欄目: 大學聯考勵志 / 發佈於: / 人氣:1.87W

大學聯考生都很忙,但是也應該抽時間看一些大學聯考勵志短篇的小故事,激勵自己。下面就是本站小編給大家整理的大學聯考勵志小故事,希望大家喜歡。

大學聯考勵志小故事_最堅強大學聯考女孩

大學聯考勵志小故事篇1:最堅強大學聯考女孩

近年來,我對每年的大學聯考早已經不大關心了,因為孫子早已畢業去讀研了,小孫女開學後僅有八週課後,就開始自己找接收單位啦!所以對每年的大學聯考就不大關心了。可是當我晚飯後,習慣坐在陽台躺椅上,戴上老花鏡看當天報紙時,頭版頭條,大黑字體刊登出——肖麗 夢圓大學只差10天的標題。小字標題,告訴我:身患絕症頑強抗爭,被網友贊為“最堅強大學聯考女孩”;因癌症惡化搶救無效,27日晚不幸逝世。很遺憾我在此之前,並不知這件事,當我逐字逐句讀完這條報道後,不由得眼眶濕潤了.....

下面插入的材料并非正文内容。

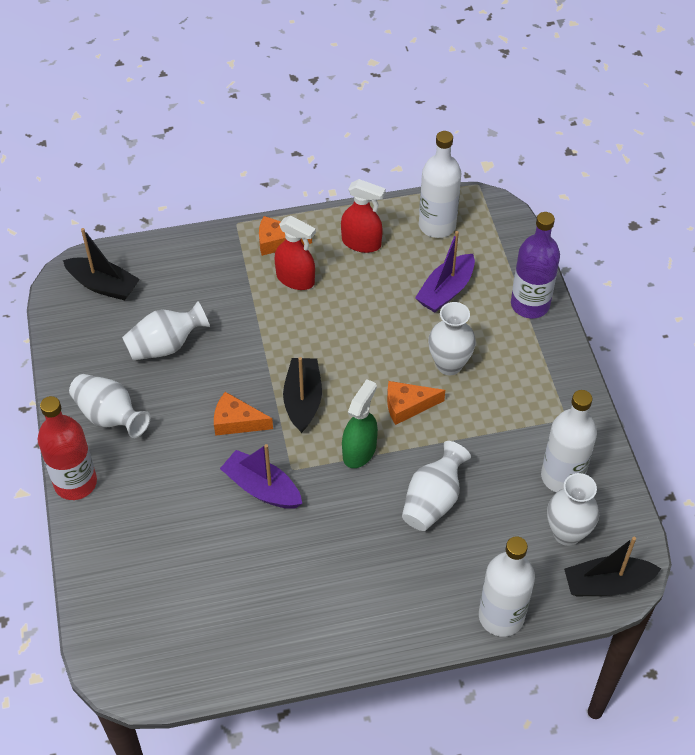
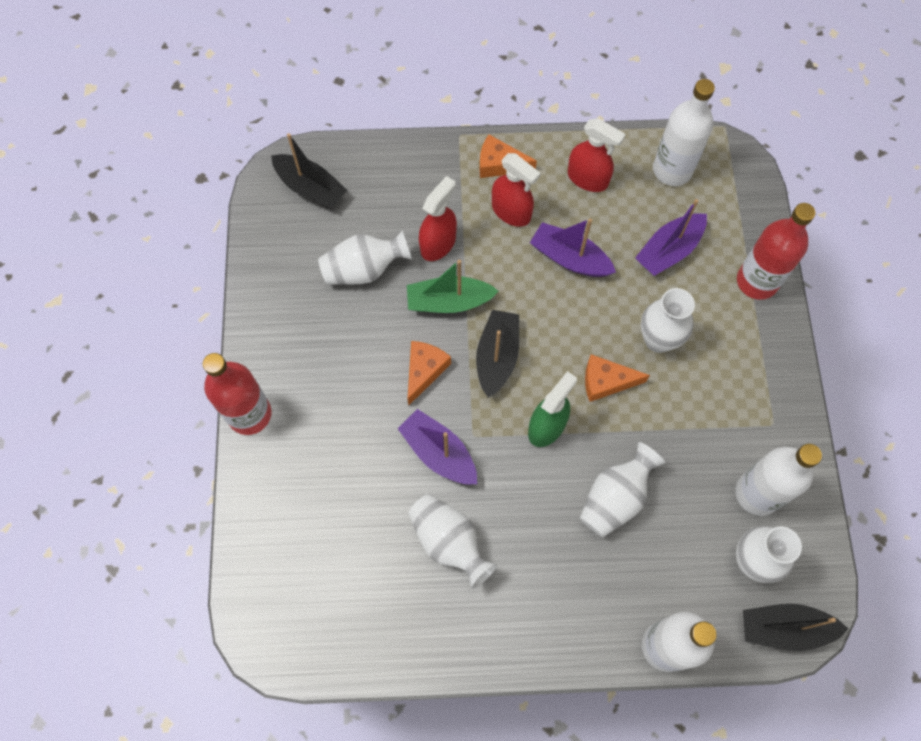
camera: 10 degrees right, 15 degrees up
(110, 416) = (295, 343): white vase -> white vase (449, 542)
(232, 315) = (438, 244): none -> red spray bottle
(236, 422) = (424, 371): orange cheese -> orange cheese turned 90 degrees clockwise
(250, 361) = (449, 302): none -> green boat
(356, 310) = (569, 258): none -> purple boat
(530, 304) = (757, 281): purple bottle -> red bottle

後來我在網上查找有關此消息的線索,還好,找到了兩條,第一條:據新華社貴陽7月19日專電19日上午,貴州大學校長鄭強專程從貴陽來到遵義,將貴州大學20xx年第一份錄取通知書送到“最堅強大學聯考女孩”肖麗的手中——肖麗正式被貴州大學錄取,大學夢終圓。(她以554的分數,被錄取到“文學院”)在遵義醫學院附屬醫院肖麗的病牀前,貴州大學校長鄭強説,發給肖麗的錄取通知書是貴州大學20xx年的第一份,他親自送來,是以此鼓勵肖麗更加堅強地與病魔抗爭,鼓勵青年人學習肖麗積極樂觀,永不言棄的精神。鄭強還承諾,開學後,他還會親自來接肖麗到學校報到。捧着校長親自送來的錄取通知書,肖麗開心地笑了。這是喜訊啊!可是當我看到後續第二條報道:貴州“最堅強大學聯考女孩”肖麗去世!啊!真是肖麗大學夢難圓!

新華社貴陽8月28日專電:貴州“最堅強大學聯考女孩”肖麗,因癌症惡化搶救無效於27日晚去世。

20xx年大學聯考,貴州省遵義市湄潭縣農家女孩肖麗在身患癌症、左腿高位截肢的情況下,堅持走進“一個人的考場”,並考出了超出貴州省文科一本線的好成績,被網友稱為“最堅強大學聯考女孩”,並被網友推選為今年二季度“中國網事”感動人物。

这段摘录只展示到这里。